The state’s governing body for high school sports made the announcement Monday afternoon.
There will be no more sports for Florida high schools this semester, the FHSAA announced shortly after noon Monday.
One day after Governor Ron DeSantis announced schools statewide would remain closed through the end of the 2019-20 school year, the FHSAA decided to follow suit.
“The safety of our student-athletes, coaches, officials, and fans is our top priority,” the FHSAA said in a press release. “With the evolving threat of the coronavirus (COVID-19), we must ensure that we do not contribute to the spread of this illness. We are deeply saddened for our student-athletes who have seen their seasons and/or high school careers end so abruptly. Our association knows the impact and role high school athletics play in the lives of so many and will continue to work towards the betterment of high school sports. We know this is a trying time, but the health and safety of all is of utmost importance to this Association.”
The association previously considered extending the spring season through June 30, but that was dependent on schools reopening May 3. The FHSAA announced in March it was anticipating the possibility of this shutdown and “working diligently to create a plan” for granting additional eligibility for students who have not been able to play spring sports. Monday’s press release said the association ultimately decided against granting extra eligibility after input from the Florida Department of Education and “review of the Florida Statutes and FHSAA Bylaws,” specifically citing three bylaws relevant to the decision-making process:
Bylaw 9.4.7 – Student Must be an Undergraduate:
• In accordance with FHSAA Bylaw 9.4.7, a student must be an undergraduate: 9.4.7 Student Must be an Undergraduate. A student must not have completed the terminal grade of high school in the secondary education system of the U.S. or any other country. The terminal grade of the student is based on the graduation requirements of the country the student last attended school, including the completion of the GED or its equivalent.
• Florida Statute 1003.4282(6) outlines the requirements necessary for a student to be considered a graduate of high school.

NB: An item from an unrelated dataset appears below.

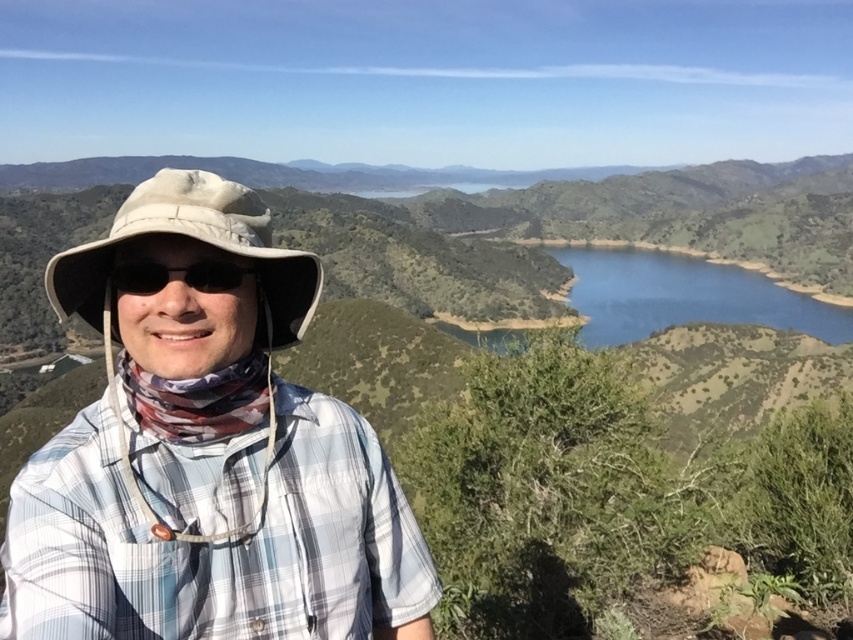
You are taking a photo of the person in the scene and want to focus on both the point at point (x=231, y=598) and the point at point (x=91, y=241). Which point should you adjust your focus to first if you want to ensure both are in focus?

You should focus on point (x=91, y=241) first because it is farther from the camera than point (x=231, y=598). By focusing on the farther point, the closer point will also be within the depth of field.

Based on the photo, you are a photographer capturing the scene described. You notice the tan fabric hat at center and the blue glossy water at center. Which object is positioned lower in the image?

The tan fabric hat at center is located below blue glossy water at center, so the tan fabric hat at center is positioned lower in the image.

Once a student has met these requirements, he/she is no longer eligible to participate.
Bylaw 9.5.1 – Limit of Eligibility:
• In accordance with FHSAA Bylaw 9.5.1, a high school student (grades 9-12) is limited to eight (8) consecutive semesters of eligibility: 9.5.1 High School Student Has Eight Semesters of Eligibility. A student is limited to eight consecutive semesters of eligibility beginning with semester he/she begins ninth grade for the first time. This does not imply that the student has eight semesters of participation. After eight consecutive semesters, the student is permanently ineligible.
• If a student enters a 9th semester of high school, he/she is no longer eligible to participate.
Bylaw 9.5.2 – Limit of Eligibility (grades 6th, 7th and 8th):
• In accordance with FHSAA Bylaw 9.5.2, a middle school student (grades 6-8) is limited to one (1) year of eligibility in each grade level: 9.5.2 A 6th, 7th or 8th Grade Student Has 1-Year Limit of Eligibility in Each Grade. A 6th, 7th or 8th grade student may participate during their first year in each grade level. A 6th, 7th or 8th grade student who repeats a grade will not be eligible during the grade being repeated.
Schools do have the option to appeal an ineligible ruling or determination on a student’s behalf according to FHSAA Bylaw 10.4.1, however.
With spring sports canceled, the FHSAA said it now hopes to get back on track in time for the start of the 2020-21 school year with no more COVID-related interruptions.
Area athletes and coaches were universally disappointed to see the season end like this, even if they weren’t all shocked. They’ve already had conversations about it and knew the shutdown was highly plausible. Plant City High School’s track and field teams, for example, recently had this talk in a big Zoom video meeting and took DeSantis’s weekend decision to keep schools closed as a sign of things yet to come.
“It’s a bummer,” PCHS track coach Drew Martucci said. “I really feel for the seniors. Any coach would say you never want to see a senior lose out on those opportunities. We had a few that were probably state bound this season and now they won’t get the opportunity.”
Durant baseball catcher Coleton Brogden, a senior, said the reality of the decision hadn’t fully sunk in for him on Monday but expected it to hit eventually.
“It’s definitely upsetting, very upsetting not having a senior night, not having all your friends at your games anymore, not being able to go to prom this year, not having my signing day, not being able to hang out with the boys… it’s a little upsetting,” Brogden said. “But as one door closes, I guess another one opens. We’ll just see what goes on.”
Many teams took to their social media accounts to share the news and honor their seniors. Strawberry Crest baseball coach Eric Beattie, for example, wrote a heartfelt letter to his group of five seniors and posted it on the @baseball_crest Twitter account as a thread roughly two hours after the FHSAA went public with the decision.
“I love you guys and I have total peace knowing you’re gonna crush the life in front of you,” Beattie wrote.